• _Passage given_
It happened in France in the year 1000AD. [France experienced a famine in the year 1000. The cause was rather unusual. The year 1000 was a time of extraordinary suffering, for the whole country was seized with a panic, fearing that the world would come to an end during this the millennial year. Thousands went on pilgrimages, deserting their homes and their fields and obstructing the whole normal course of their existence. Since the fields were left unplowed and unplanted and since the world did not come to an end, starvation set in.]

The point to this real life tale is that panic can produce great damage and reap great destruction.

So if people really believe the world will end in 15 years due to global warming, then it probably will. Because they will alter their daily life, quite their jobs. Agriculture, trade, energy, transportation, sanitation, health sectors will dissolve away and it will become a self fulling prophesy.

There are many interpretations of the effect of man-made global warming. It falls on a spectrum. The IPCC is not predicting the end of the world in 15 years. It is a fringe element within the environmental movement that is taking this position. The reason why is because they are trying to push governments into action. So they make these bold claims. And in the process they frighten young children to the point where these children are experiencing severe stress, anxiety and trauma.

• _Job_
Reproduce word for word the part of the passage on panic and global warming that begins at the words "So if people" and stops after "anxiety and trauma.". The material after the passage on panic and global warming stands apart from it.

• _Records from a dataset_

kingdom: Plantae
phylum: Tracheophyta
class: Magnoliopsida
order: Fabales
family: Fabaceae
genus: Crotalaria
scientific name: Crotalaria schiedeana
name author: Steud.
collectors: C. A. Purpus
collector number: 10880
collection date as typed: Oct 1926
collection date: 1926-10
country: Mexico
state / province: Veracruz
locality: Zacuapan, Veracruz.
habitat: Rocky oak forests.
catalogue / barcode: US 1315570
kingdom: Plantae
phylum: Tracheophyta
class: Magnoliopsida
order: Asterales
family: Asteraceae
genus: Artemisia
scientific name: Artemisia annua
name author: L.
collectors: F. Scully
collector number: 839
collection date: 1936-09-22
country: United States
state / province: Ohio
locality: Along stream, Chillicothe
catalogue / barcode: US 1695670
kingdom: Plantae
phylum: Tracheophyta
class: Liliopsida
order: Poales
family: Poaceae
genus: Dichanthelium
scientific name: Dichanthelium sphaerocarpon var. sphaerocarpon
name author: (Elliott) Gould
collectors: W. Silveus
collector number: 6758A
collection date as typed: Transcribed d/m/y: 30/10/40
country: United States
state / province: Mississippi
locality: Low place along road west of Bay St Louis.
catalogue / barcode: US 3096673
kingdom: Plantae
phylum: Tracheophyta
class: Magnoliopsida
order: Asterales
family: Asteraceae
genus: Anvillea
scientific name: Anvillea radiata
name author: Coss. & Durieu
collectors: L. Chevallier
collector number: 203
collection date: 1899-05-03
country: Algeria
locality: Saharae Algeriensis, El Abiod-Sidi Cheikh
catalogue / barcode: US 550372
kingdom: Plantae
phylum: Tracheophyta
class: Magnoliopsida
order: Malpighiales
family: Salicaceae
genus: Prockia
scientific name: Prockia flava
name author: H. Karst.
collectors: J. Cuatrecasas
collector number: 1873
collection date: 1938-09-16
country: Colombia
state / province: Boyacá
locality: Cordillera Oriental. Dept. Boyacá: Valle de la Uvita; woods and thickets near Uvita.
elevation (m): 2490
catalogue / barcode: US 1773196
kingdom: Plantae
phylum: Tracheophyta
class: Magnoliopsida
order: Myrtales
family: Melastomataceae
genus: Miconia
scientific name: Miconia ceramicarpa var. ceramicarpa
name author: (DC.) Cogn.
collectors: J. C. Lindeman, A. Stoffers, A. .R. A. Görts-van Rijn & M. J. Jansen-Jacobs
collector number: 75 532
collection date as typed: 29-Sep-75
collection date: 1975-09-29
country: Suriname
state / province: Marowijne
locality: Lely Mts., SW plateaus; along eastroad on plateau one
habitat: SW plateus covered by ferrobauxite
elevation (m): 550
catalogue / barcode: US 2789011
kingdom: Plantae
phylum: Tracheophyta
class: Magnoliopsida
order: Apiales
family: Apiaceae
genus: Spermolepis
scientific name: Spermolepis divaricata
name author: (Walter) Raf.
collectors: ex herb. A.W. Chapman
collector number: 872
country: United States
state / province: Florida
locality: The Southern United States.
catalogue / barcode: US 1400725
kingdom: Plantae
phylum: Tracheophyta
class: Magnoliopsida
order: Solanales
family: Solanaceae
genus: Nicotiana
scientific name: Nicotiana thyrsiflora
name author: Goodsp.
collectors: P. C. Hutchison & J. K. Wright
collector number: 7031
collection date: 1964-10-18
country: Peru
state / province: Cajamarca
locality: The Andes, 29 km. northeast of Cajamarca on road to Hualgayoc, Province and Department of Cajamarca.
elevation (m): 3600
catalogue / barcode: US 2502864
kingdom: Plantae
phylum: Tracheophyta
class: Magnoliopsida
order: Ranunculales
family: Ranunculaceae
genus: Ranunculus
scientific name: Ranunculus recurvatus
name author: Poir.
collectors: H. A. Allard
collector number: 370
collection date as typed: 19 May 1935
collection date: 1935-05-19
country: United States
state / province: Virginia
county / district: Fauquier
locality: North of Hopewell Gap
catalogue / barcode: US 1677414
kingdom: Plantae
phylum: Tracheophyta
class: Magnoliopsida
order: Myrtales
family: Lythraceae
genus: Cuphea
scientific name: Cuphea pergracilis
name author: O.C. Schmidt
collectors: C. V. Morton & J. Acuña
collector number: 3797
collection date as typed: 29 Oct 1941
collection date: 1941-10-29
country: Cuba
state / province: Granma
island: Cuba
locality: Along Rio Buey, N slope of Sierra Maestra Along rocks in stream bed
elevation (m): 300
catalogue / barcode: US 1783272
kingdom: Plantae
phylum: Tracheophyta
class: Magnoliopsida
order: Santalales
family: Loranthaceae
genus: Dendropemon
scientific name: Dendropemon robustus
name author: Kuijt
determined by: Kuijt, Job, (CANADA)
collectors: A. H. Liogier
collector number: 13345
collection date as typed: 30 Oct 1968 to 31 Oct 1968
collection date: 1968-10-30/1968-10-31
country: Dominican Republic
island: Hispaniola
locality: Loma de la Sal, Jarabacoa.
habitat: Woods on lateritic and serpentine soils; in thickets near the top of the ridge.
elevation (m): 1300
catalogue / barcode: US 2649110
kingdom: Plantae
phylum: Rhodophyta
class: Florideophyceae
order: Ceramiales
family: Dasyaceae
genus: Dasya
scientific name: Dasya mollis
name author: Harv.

• _Output below_
So if people really believe the world will end in 15 years due to global warming, then it probably will. Because they will alter their daily life, quite their jobs. Agriculture, trade, energy, transportation, sanitation, health sectors will dissolve away and it will become a self fulling prophesy.

There are many interpretations of the effect of man-made global warming. It falls on a spectrum. The IPCC is not predicting the end of the world in 15 years. It is a fringe element within the environmental movement that is taking this position. The reason why is because they are trying to push governments into action. So they make these bold claims. And in the process they frighten young children to the point where these children are experiencing severe stress, anxiety and trauma.